Passage given:

•••

Quentin Dupieux (, born 14 April 1974), also known by his musical stage name Mr. Oizo (), is a French filmmaker, electronic musician, and DJ.

Dupieux is credited with his legal name for his films, while the name "Mr. Oizo" is used for his musical works.

Dupieux has directed numerous films including Rubber (2010), Wrong (2012), Wrong Cops (2013), and Reality (2014). After initially producing his films in the United States, he began making films in France in 2018. Since then, he has released Keep an Eye Out! (2018), Deerskin (2019), and Mandibles (2020) which have been entirely filmed and produced in France.

Under the pseudonym Mr. Oizo, he is best known for his 1999 single "Flat Beat". His pseudonym is a corruption of the French , meaning "bird". He is signed to F Communications, Ed Banger Records and Brainfeeder.

Early life
Quentin Dupieux was born on 14 April 1974 in Paris. At the age of 18, he found a camera and started taking photographs. At 19, he began to play music to illustrate his images, and he bought his first synthesizer. In 1997, Laurent Garnier of the record label FCom bought a car from Dupieux's father. Garnier then found out about his talents and let him direct the music video for his song "Flashback". Dupieux was subsequently signed to FCom, which released his first EP, #1.

Musical career

"Flat Beat"
Dupieux released "Flat Beat" in January 1999, a track consisting mainly of a repeated bass loop and a drum sample from "Put Your Love in My Tender Care" by The Fatback Band. In an interview with XLR8R magazine, Dupieux stated that it took him only two hours with a Korg MS-20 to produce. Flat Beat became a hit throughout Europe in 1999, becoming the best-known Mr. Oizo release. The track was featured in a series of Levi's jeans TV commercials, which featured a yellow puppet named Flat Eric nodding his head to the rhythm while riding in an old, beat-up Chevelle. Flat Eric was also featured in the song's music video. The Flat Beat EP has sold over three million copies. The song reached number 1 in the UK.

•••

Dataset excerpts:

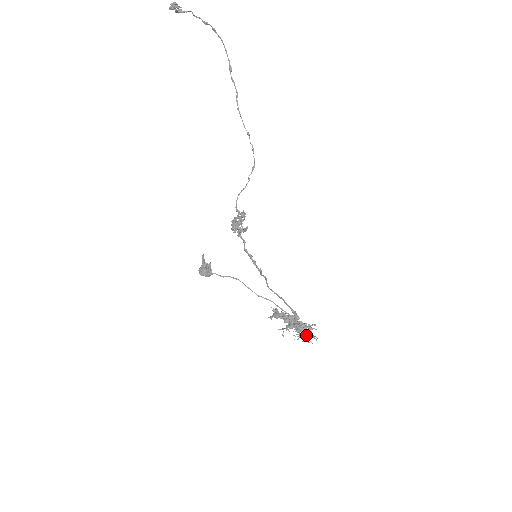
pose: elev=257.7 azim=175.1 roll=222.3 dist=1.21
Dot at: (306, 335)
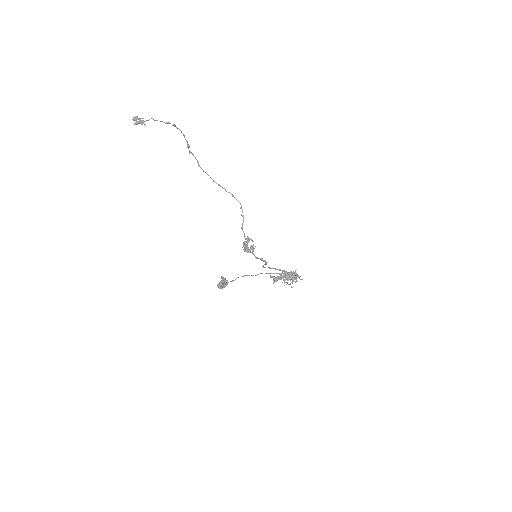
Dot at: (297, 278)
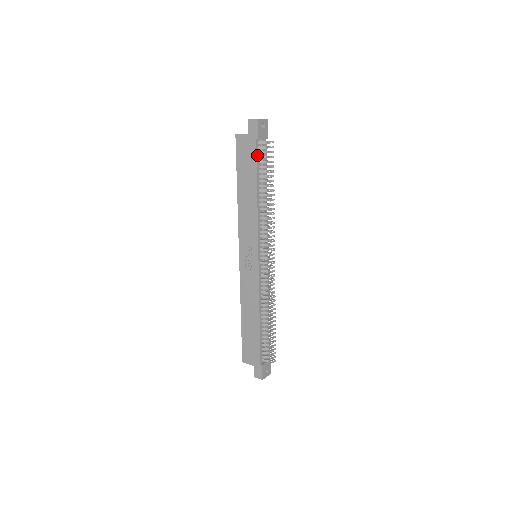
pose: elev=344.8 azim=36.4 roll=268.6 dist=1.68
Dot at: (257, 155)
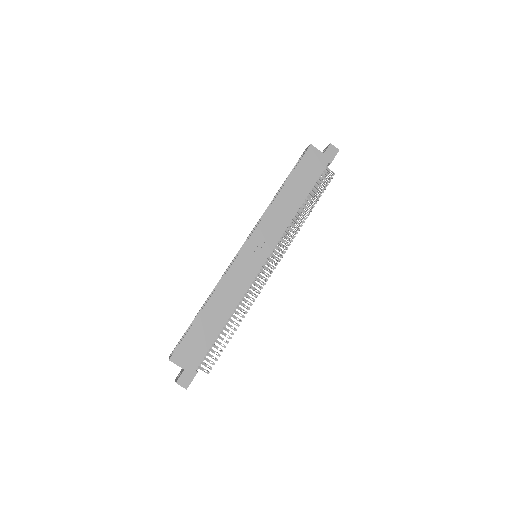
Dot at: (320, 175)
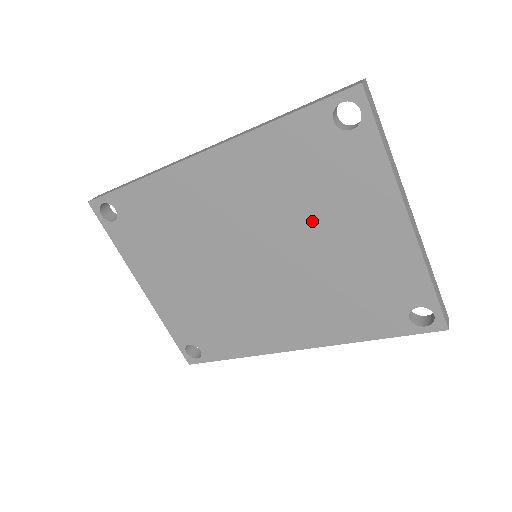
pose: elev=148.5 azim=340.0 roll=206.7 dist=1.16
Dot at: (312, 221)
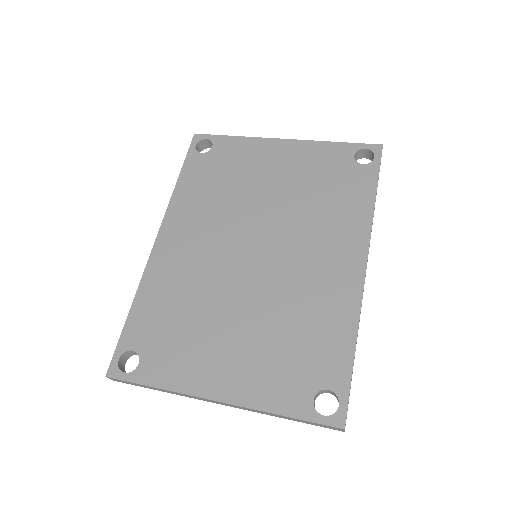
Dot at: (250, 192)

•••

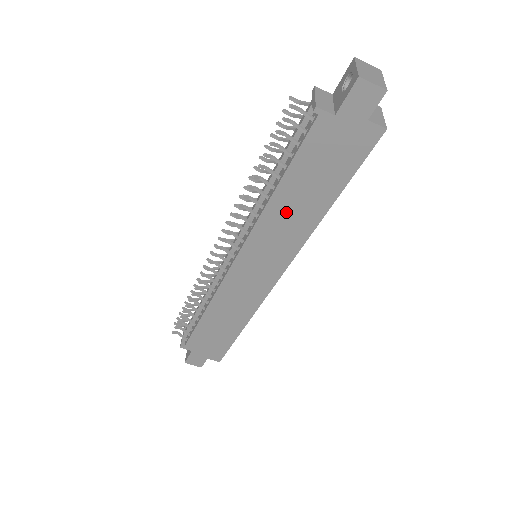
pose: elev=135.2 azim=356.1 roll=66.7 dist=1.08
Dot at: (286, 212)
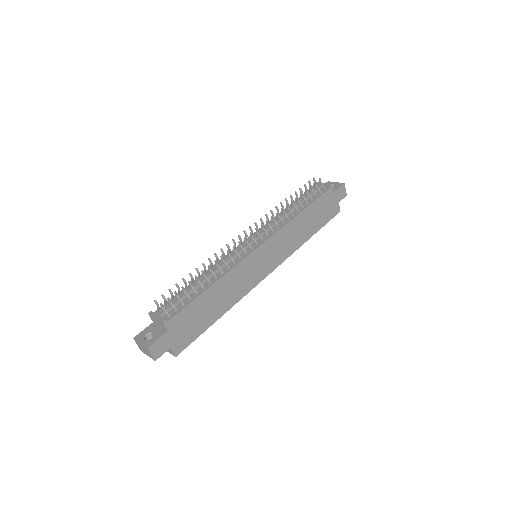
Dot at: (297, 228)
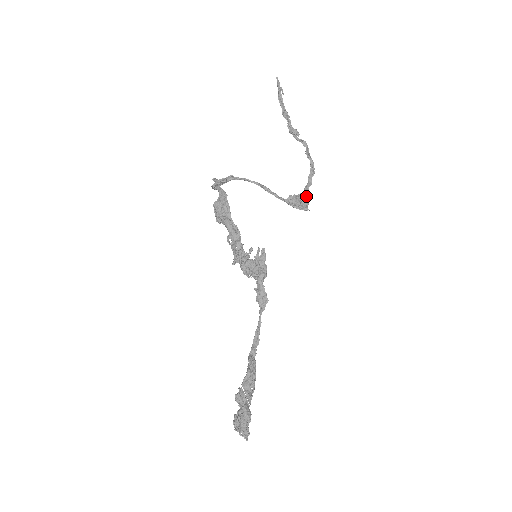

•••

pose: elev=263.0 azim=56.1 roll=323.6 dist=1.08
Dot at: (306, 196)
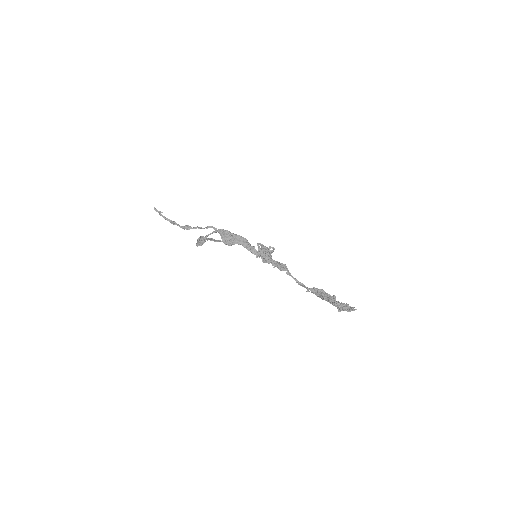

•••

To be done:
1 - Answer these questions from the Quentin Dupieux text:
(a) In what city was Dupieux born?
(b) Which synthesizer did he use to make "Flat Beat"?
(c) What is the name of the yellow puppet in the Levi's jeans TV commercials?
2 - List every film title in the Quentin Dupieux text, with the year given for each.
3 - Write out the Quentin Dupieux text between "Dupieux has directed" and "produced in France.", inclusive.
The listing isn't needed for anything here.

Set of answers:
1 -
(a) Paris
(b) A Korg MS-20
(c) Flat Eric

2 -
Rubber (2010)
Wrong (2012)
Wrong Cops (2013)
Reality (2014)
Keep an Eye Out! (2018)
Deerskin (2019)
Mandibles (2020)

3 -
Dupieux has directed numerous films including Rubber (2010), Wrong (2012), Wrong Cops (2013), and Reality (2014). After initially producing his films in the United States, he began making films in France in 2018. Since then, he has released Keep an Eye Out! (2018), Deerskin (2019), and Mandibles (2020) which have been entirely filmed and produced in France.